## TASK BRIEF
Find the line below with "Световен футбол" and the line with "Publié le 02 Avr. 2026". Output them and the lines between, exactly, but not the pictures.
BEGIN AVAILABLE RECORDS
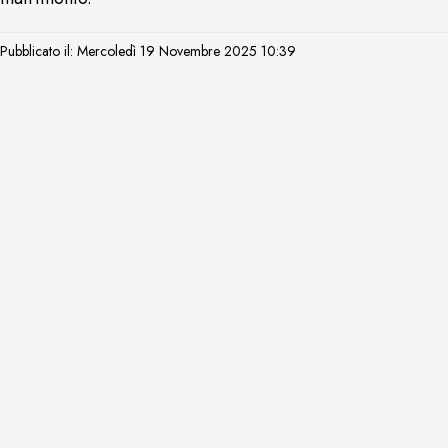
Pubblicato il: Mercoledì 19 Novembre 2025 10:39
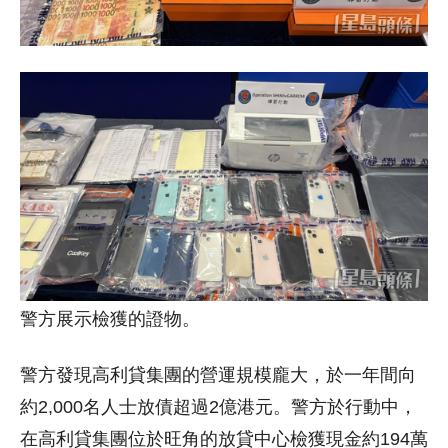
警方展示檢獲的證物。
警方發現高利貸集團的營運規模龐大，於一年間向
約2,000名人士放債超過2億港元。警方於行動中，
在高利貸集團位於旺角的放貸中心檢獲現金約194萬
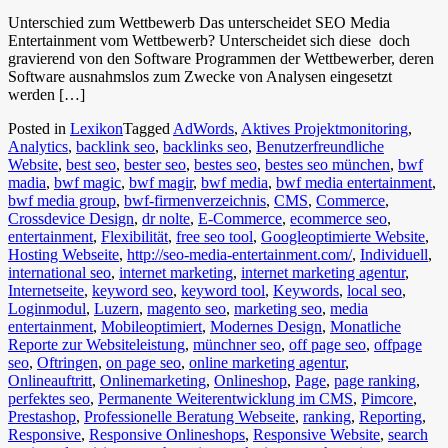
Unterschied zum Wettbewerb Das unterscheidet SEO Media
Entertainment vom Wettbewerb? Unterscheidet sich diese doch
gravierend von den Software Programmen der Wettbewerber, deren
Software ausnahmslos zum Zwecke von Analysen eingesetzt
werden […]
Posted in
Lexikon
Tagged
AdWords
,
Aktives Projektmonitoring
,
Analytics
,
backlink seo
,
backlinks seo
,
Benutzerfreundliche
Website
,
best seo
,
bester seo
,
bestes seo
,
bestes seo münchen
,
bwf
madia
,
bwf magic
,
bwf magir
,
bwf media
,
bwf media entertainment
,
bwf media group
,
bwf-firmenverzeichnis
,
CMS
,
Commerce
,
Crossdevice Design
,
dr nolte
,
E-Commerce
,
ecommerce seo
,
entertainment
,
Flexibilität
,
free seo tool
,
Googleoptimierte Website
,
Hosting Webseite
,
http://seo-media-entertainment.com/
,
Individuell
,
international seo
,
internet marketing
,
internet marketing agentur
,
Internetseite
,
keyword seo
,
keyword tool
,
Keywords
,
local seo
,
Loginmodul
,
Luzern
,
magento seo
,
marketing seo
,
media
entertainment
,
Mobileoptimiert
,
Modernes Design
,
Monatliche
Reporte zur Websiteleistung
,
münchner seo
,
off page seo
,
offpage
seo
,
Oftringen
,
on page seo
,
online marketing agentur
,
Onlineauftritt
,
Onlinemarketing
,
Onlineshop
,
Page
,
page ranking
,
perfektes seo
,
Permanente Weiterentwicklung im CMS
,
Pimcore
,
Prestashop
,
Professionelle Beratung Webseite
,
ranking
,
Reporting
,
Responsive
,
Responsive Onlineshops
,
Responsive Website
,
search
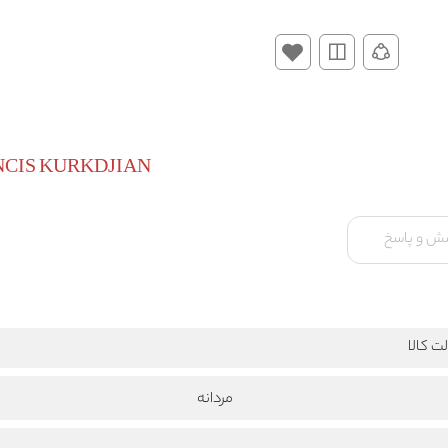
MAISON FRANCIS KURKDJIAN -
ش و پاسخ
ت کالا
مردانه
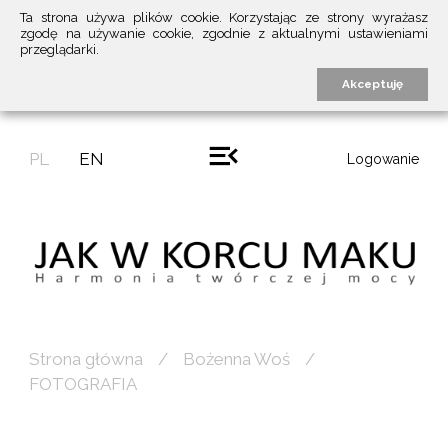
Ta strona używa plików cookie. Korzystając ze strony wyrażasz
zgodę na używanie cookie, zgodnie z aktualnymi ustawieniami
przeglądarki.
Akceptuję
PL
EN
Logowanie
Strona główna
Bożenna Woś
FOTOGRAFIA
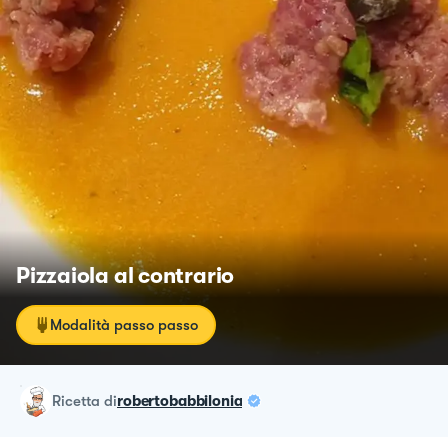
Pizzaiola al contrario
Modalità passo passo
ricetta
di
robertobabbilonia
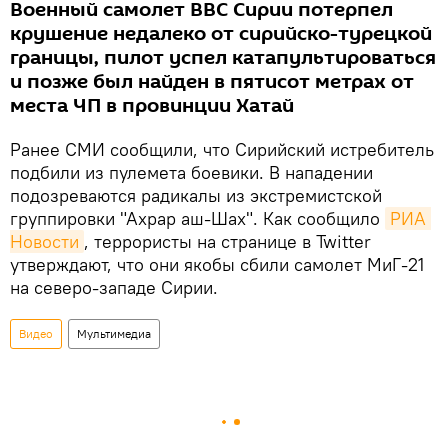
Военный самолет ВВС Сирии потерпел
крушение недалеко от сирийско-турецкой
границы, пилот успел катапультироваться
и позже был найден в пятисот метрах от
места ЧП в провинции Хатай
Ранее СМИ сообщили, что Сирийский истребитель
подбили из пулемета боевики. В нападении
подозреваются радикалы из экстремистской
группировки "Ахрар аш-Шах". Как сообщило
РИА 
Новости
, террористы на странице в Twitter
утверждают, что они якобы сбили самолет МиГ-21
на северо-западе Сирии.
Видео
Мультимедиа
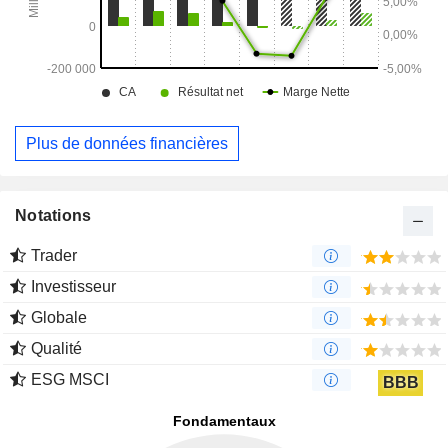
Plus de données financières
Notations
Trader
Investisseur
Globale
Qualité
ESG MSCI
BBB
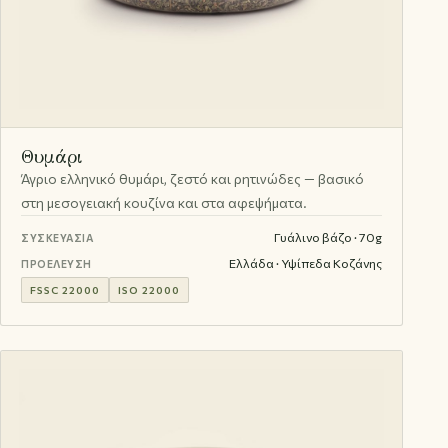
Θυμάρι
Άγριο ελληνικό θυμάρι, ζεστό και ρητινώδες — βασικό
στη μεσογειακή κουζίνα και στα αφεψήματα.
Γυάλινο βάζο · 70g
ΣΥΣΚΕΥΑΣΊΑ
Ελλάδα · Υψίπεδα Κοζάνης
ΠΡΟΈΛΕΥΣΗ
FSSC 22000
ISO 22000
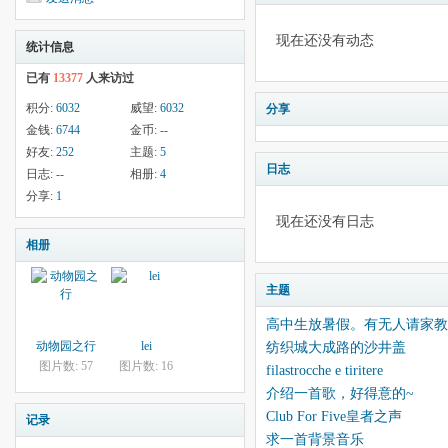
现在还没有动态
统计信息
已有
13377
人来访过
积分:
6032
威望:
6032
分享
金钱:
6744
金币:
--
好友:
252
主题:
5
日志
日志:
--
相册:
4
分享:
1
现在还没有日志
相册
主题
高中生放暑假。有无人请家教
动物园之行
lei
纺织城大成路的沙井盖
图片数: 57
图片数: 16
filastrocche e tiritere
介绍一首歌，好得意的~
Club For Five皇者之声
记录
求一首背景音乐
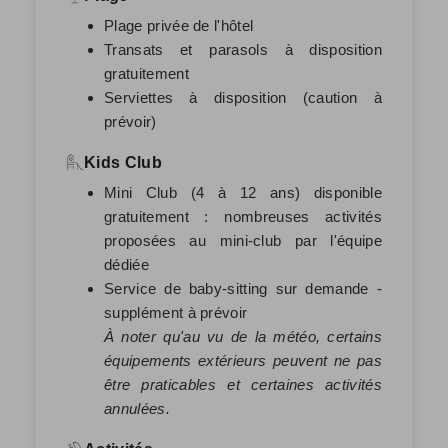
Plage privée de l'hôtel
Transats et parasols à disposition
gratuitement
Serviettes à disposition (caution à
prévoir)
Kids Club
Mini Club (4 à 12 ans) disponible
gratuitement : nombreuses activités
proposées au mini-club par l'équipe
dédiée
Service de baby-sitting sur demande -
supplément à prévoir
À noter qu'au vu de la météo, certains
équipements extérieurs peuvent ne pas
être praticables et certaines activités
annulées.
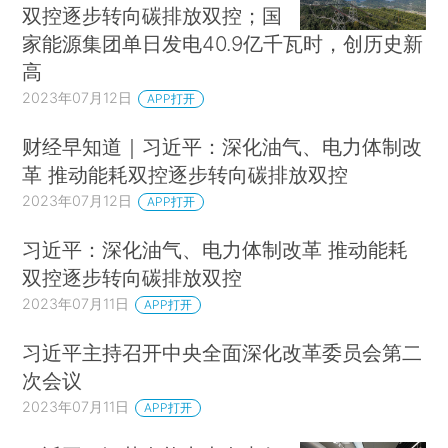
双控逐步转向碳排放双控；国
家能源集团单日发电40.9亿千瓦时，创历史新
高
2023年07月12日
APP打开
财经早知道｜习近平：深化油气、电力体制改
革 推动能耗双控逐步转向碳排放双控
2023年07月12日
APP打开
习近平：深化油气、电力体制改革 推动能耗
双控逐步转向碳排放双控
2023年07月11日
APP打开
习近平主持召开中央全面深化改革委员会第二
次会议
2023年07月11日
APP打开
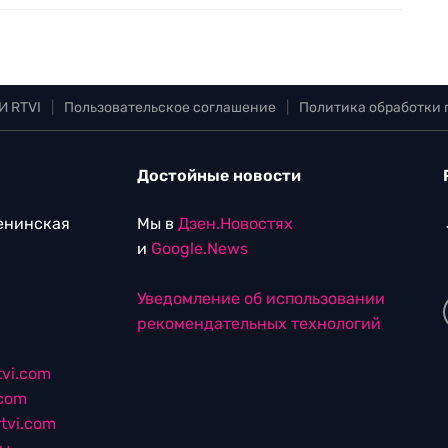
И RTVI
|
Пользовательское соглашение
|
Политика обработки
Достойные новости
Ленинская
Мы в
Дзен.Новостях
и
Google.News
Уведомление об использовании
рекомендательных технологий
vi.com
.com
tvi.com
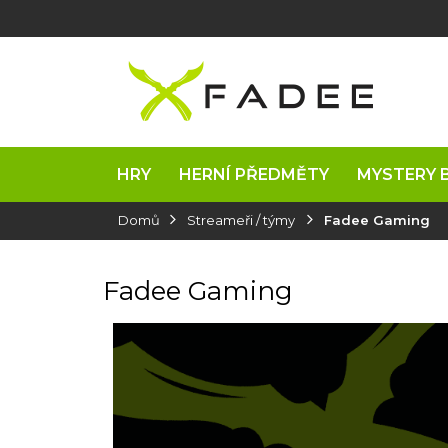
Přejít
na
obsah
HRY
HERNÍ PŘEDMĚTY
MYSTERY 
Domů
Streameři / týmy
Fadee Gaming
Fadee Gaming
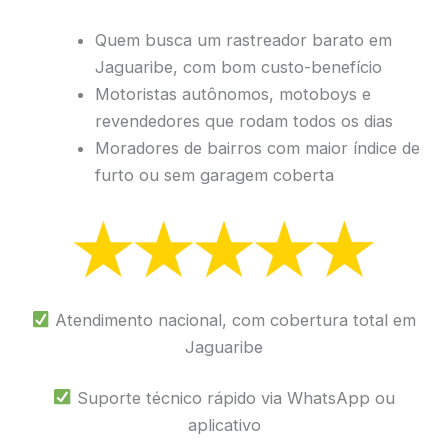
Quem busca um rastreador barato em
Jaguaribe, com bom custo-benefício
Motoristas autônomos, motoboys e
revendedores que rodam todos os dias
Moradores de bairros com maior índice de
furto ou sem garagem coberta
Atendimento nacional, com cobertura total em
Jaguaribe
Suporte técnico rápido via WhatsApp ou
aplicativo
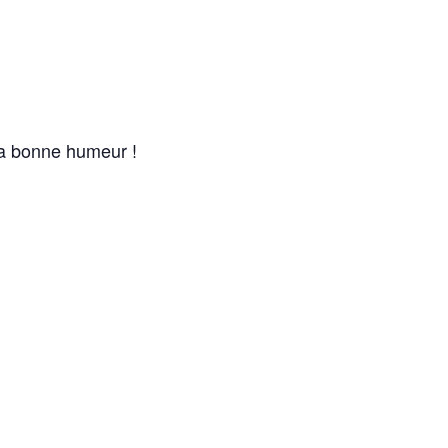
la bonne humeur !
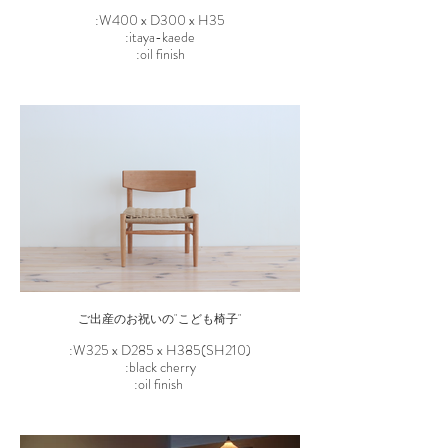
:W400 x D300 x H35
:itaya-kaede
:oil finish
ご出産のお祝いの"こども椅子"
:W325 x D285 x H385(SH210)
:black cherry
:oil finish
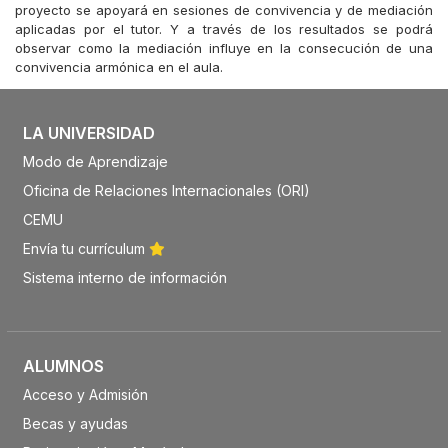
proyecto se apoyará en sesiones de convivencia y de mediación
aplicadas por el tutor. Y a través de los resultados se podrá
observar como la mediación influye en la consecución de una
convivencia armónica en el aula.
LA UNIVERSIDAD
Modo de Aprendizaje
Oficina de Relaciones Internacionales (ORI)
CEMU
Envía tu currículum
Sistema interno de información
ALUMNOS
Acceso y Admisión
Becas y ayudas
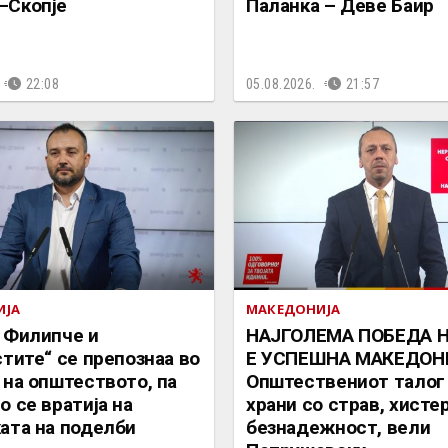
–Скопје
Паланка – Деве Баир
22:08
05.08.2026.
21:57
ИЈА
МАКЕДОНИЈА
 Филипче и
НАЈГОЛЕМА ПОБЕДА 
стите“ се препознаа во
Е УСПЕШНА МАКЕДОН
 на општеството, па
Општествениот талог
о се вратија на
храни со страв, хистер
ата на поделби
безнадежност, вели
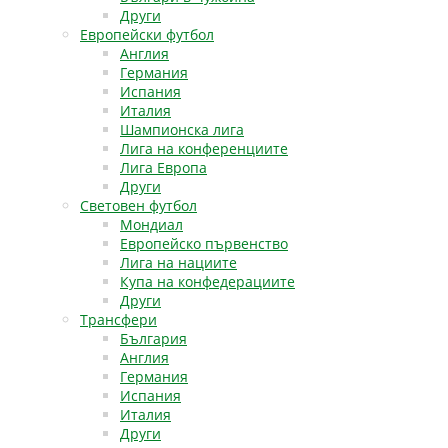
Други
Европейски футбол
Англия
Германия
Испания
Италия
Шампионска лига
Лига на конференциите
Лига Европа
Други
Световен футбол
Мондиал
Европейско първенство
Лига на нациите
Купа на конфедерациите
Други
Трансфери
България
Англия
Германия
Испания
Италия
Други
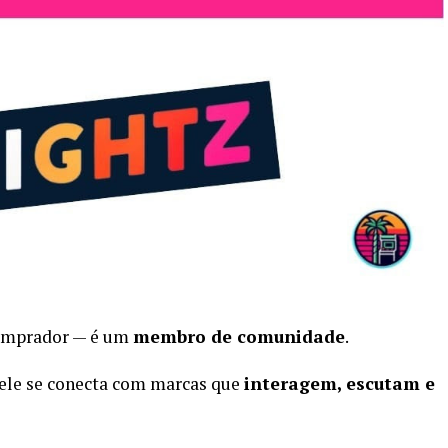
comprador — é um
membro de comunidade
.
 ele se conecta com marcas que
interagem, escutam e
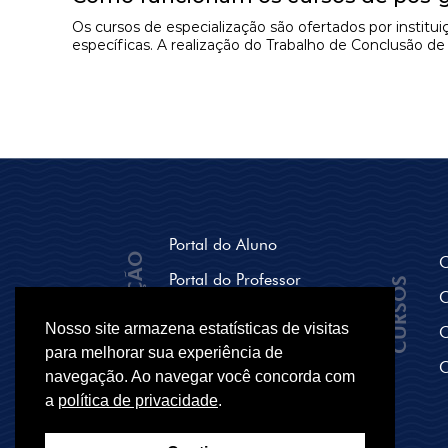
Os cursos de especialização são ofertados por instit
específicas. A realização do Trabalho de Conclusão d
Portal do Aluno
NAVEGAÇÃO
C
Portal do Professor
CURSOS
C
Seja um polo Parceiro
Nosso site armazena estatísticas de visitas
C
Breve História
para melhorar sua experiência de
C
navegação. Ao navegar você concorda com
Secretaria
a
política de privacidade
.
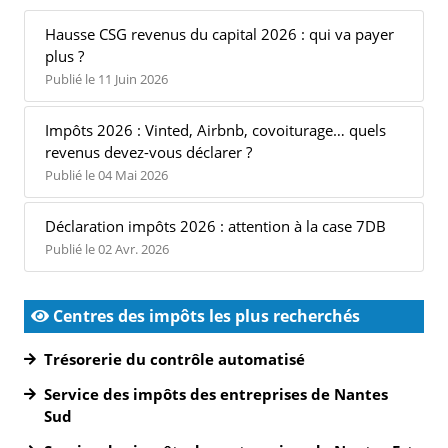
Hausse CSG revenus du capital 2026 : qui va payer
plus ?
Publié le 11 Juin 2026
Impôts 2026 : Vinted, Airbnb, covoiturage… quels
revenus devez-vous déclarer ?
Publié le 04 Mai 2026
Déclaration impôts 2026 : attention à la case 7DB
Publié le 02 Avr. 2026
Centres des impôts les plus recherchés
Trésorerie du contrôle automatisé
Service des impôts des entreprises de Nantes
Sud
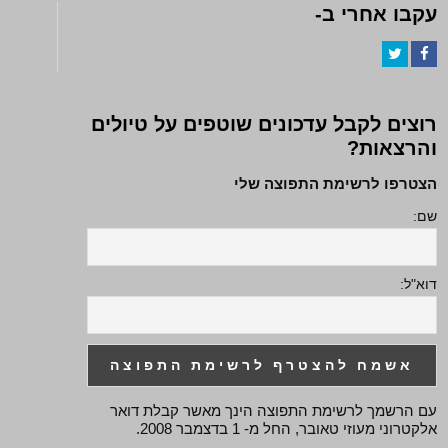
עקבו אחרי ב-
Twitter
Facebook
רוצים לקבל עדכונים שוטפים על טיולים
והרצאות?
הצטרפו לרשימת התפוצה שלי
שם:
דוא"ל:
עם הרשמך לרשימת התפוצה הינך מאשר קבלת דואר
אלקטרוני מעוזי טאובר, החל מ- 1 בדצמבר 2008.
END AVAILABLE RECORDS
## RESULT
Световен футбол
Мондиал
Европейско първенство
Лига на нациите
Купа на конфедерациите
Други
Трансфери
България
Англия
Германия
Испания
Италия
Други
comprador — é um
membro de comunidade
.
 ele se conecta com marcas que
interagem, escutam e
Os cursos de especialização são ofertados por instit
específicas. A realização do Trabalho de Conclusão d
Portal do Aluno
NAVEGAÇÃO
C
Portal do Professor
CURSOS
C
Seja um polo Parceiro
Nosso site armazena estatísticas de visitas
C
Breve História
para melhorar sua experiência de
C
navegação. Ao navegar você concorda com
Secretaria
a
política de privacidade
.
Hausse CSG revenus du capital 2026 : qui va payer
plus ?
Publié le 11 Juin 2026
Impôts 2026 : Vinted, Airbnb, covoiturage… quels
revenus devez-vous déclarer ?
Publié le 04 Mai 2026
Déclaration impôts 2026 : attention à la case 7DB
Publié le 02 Avr. 2026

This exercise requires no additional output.